Previously available in an exclusive signed edition, this artist’s book by David Hockney now sees an unlimited XL-format release. In 120 iPhone and iPad drawings, the artist records his perceptions of the world from the window of his Yorkshire home. Each image depicts a fleeting moment—together they paint the passage of time through Hockney’s eyes.
When David Hockney discovered the iPhone as an artistic medium, it opened up entirely new possibilities for his art. He made his first digital drawings in spring 2009, describing the morning landscape in broad lines and dazzling colors directly on a display that offered subtle hues as unmixed expressions of pure light. Then in 2010, Hockney started working with an iPad, and the larger screen expanded his artistic repertoire and enabled an even more complex interplay of color, light, and line.
Each image in this book captures a fleeting moment seen through a window in Hockney’s Yorkshire home: from vibrant sunrise and lilac morning sky to peaceful night-time impressions or the sudden arrival of spring. Fascinating details reveal drops on window panes, distant lights in the night, reflections on vases or an abundance of varied window-sill vegetation. In 120 drawings made between 2009 and 2012, selected and arranged by the artist himself, we experience the passage of time through the eyes of David Hockney.
This artist’s book, which first appeared in an exclusive signed edition, now returns as an unlimited run, whose still generous XL format presents Hockney’s impressions in brilliant resolution. So now is the perfect occasion to heed the advice of the Times critic regarding this book: “If you would like to be given a bouquet by David Hockney, here is your chance.”
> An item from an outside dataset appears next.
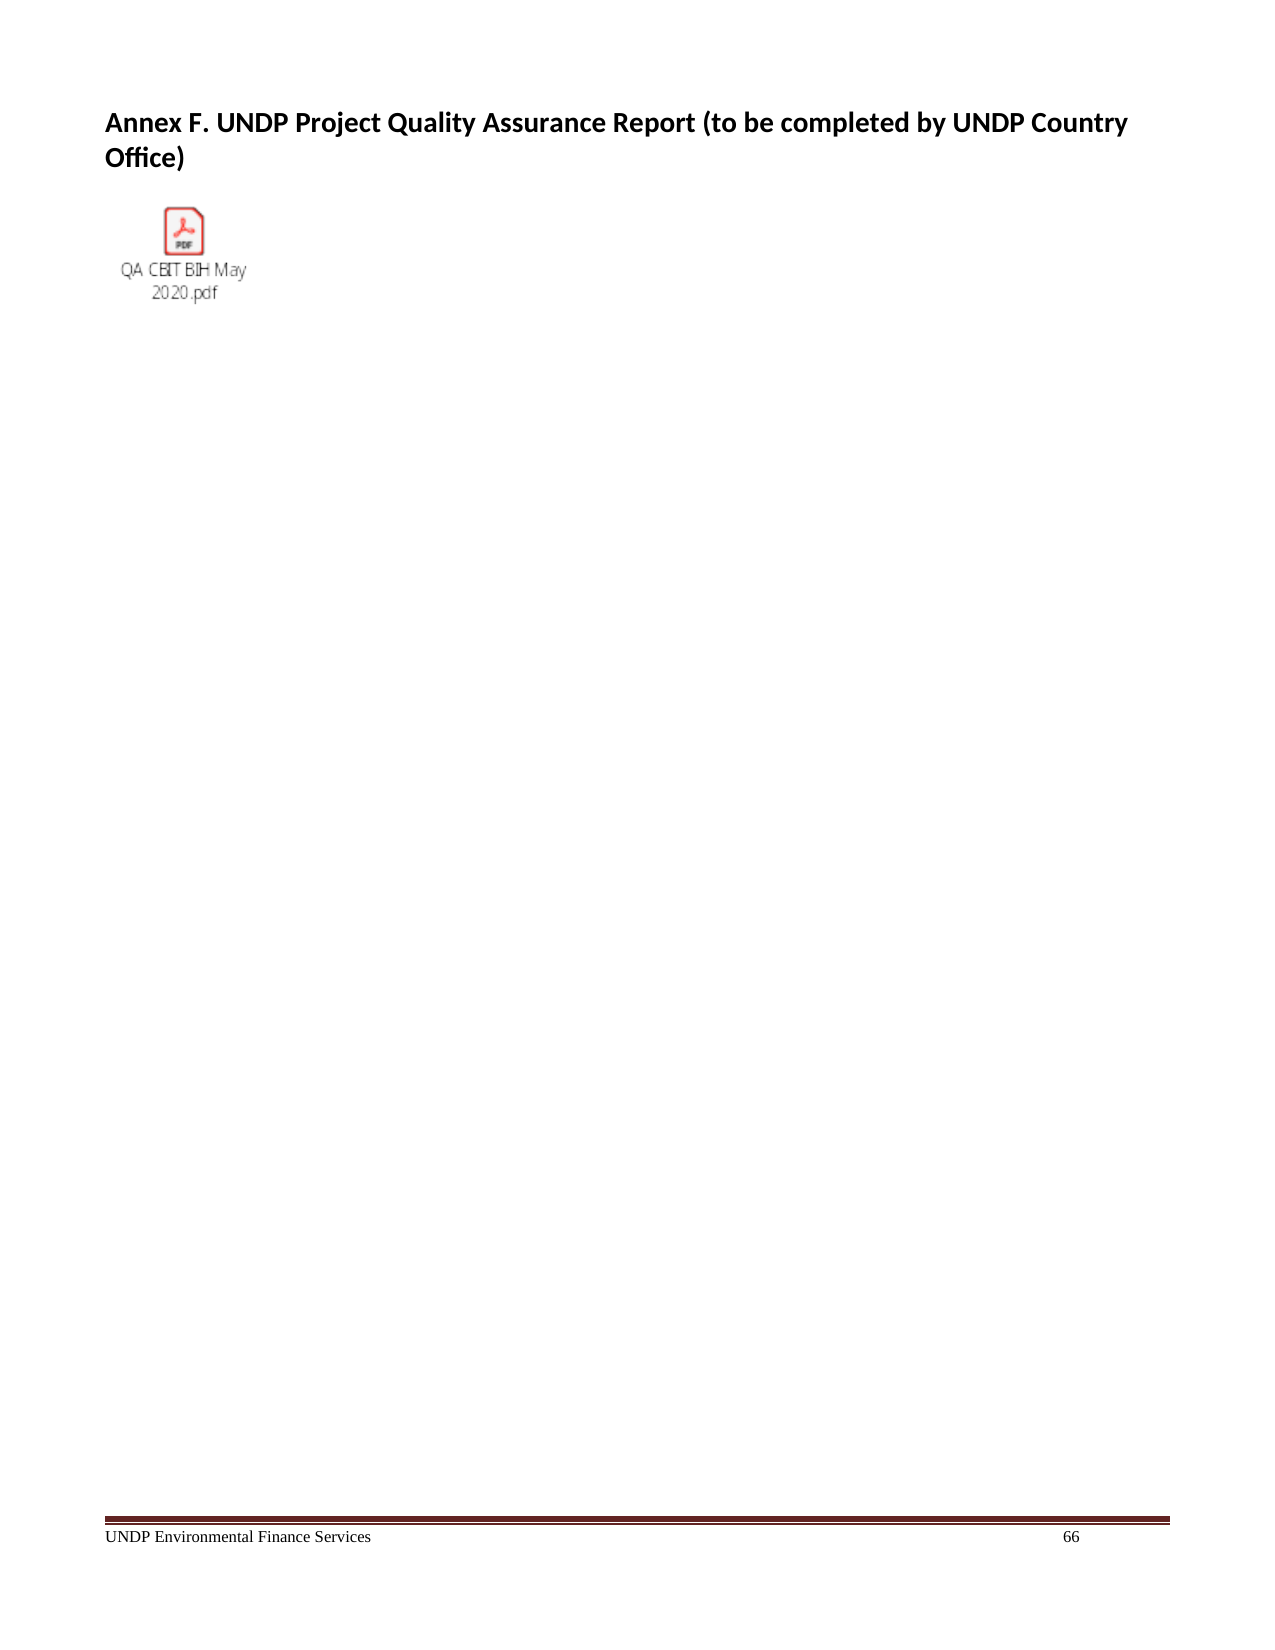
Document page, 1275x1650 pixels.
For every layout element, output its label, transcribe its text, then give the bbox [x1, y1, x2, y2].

subtitle Annex F. UNDP Project Quality Assurance Report (to be completed by UNDP Country Office) [105, 104, 1170, 175]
David Hockney (born July 9, 1937) is an English painter, draftsman, printmaker, stage designer, and photographer. He first emerged in the early 1960s during the height of British pop, then moved to Los Angeles in 1964, where he famously painted a series of swimming pool pictures. Alongside the classic genres of portraiture and landscape, he always kept evolving his art, using technologies such as Polaroids, photocopiers and fax machines, digital video, or the iPhone and iPad as tools for his painting. Since his first big survey exhibition, which in 1970 traveled Europe from the Whitechapel Gallery in London, he has been one of the most widely shown and popular artists of our time.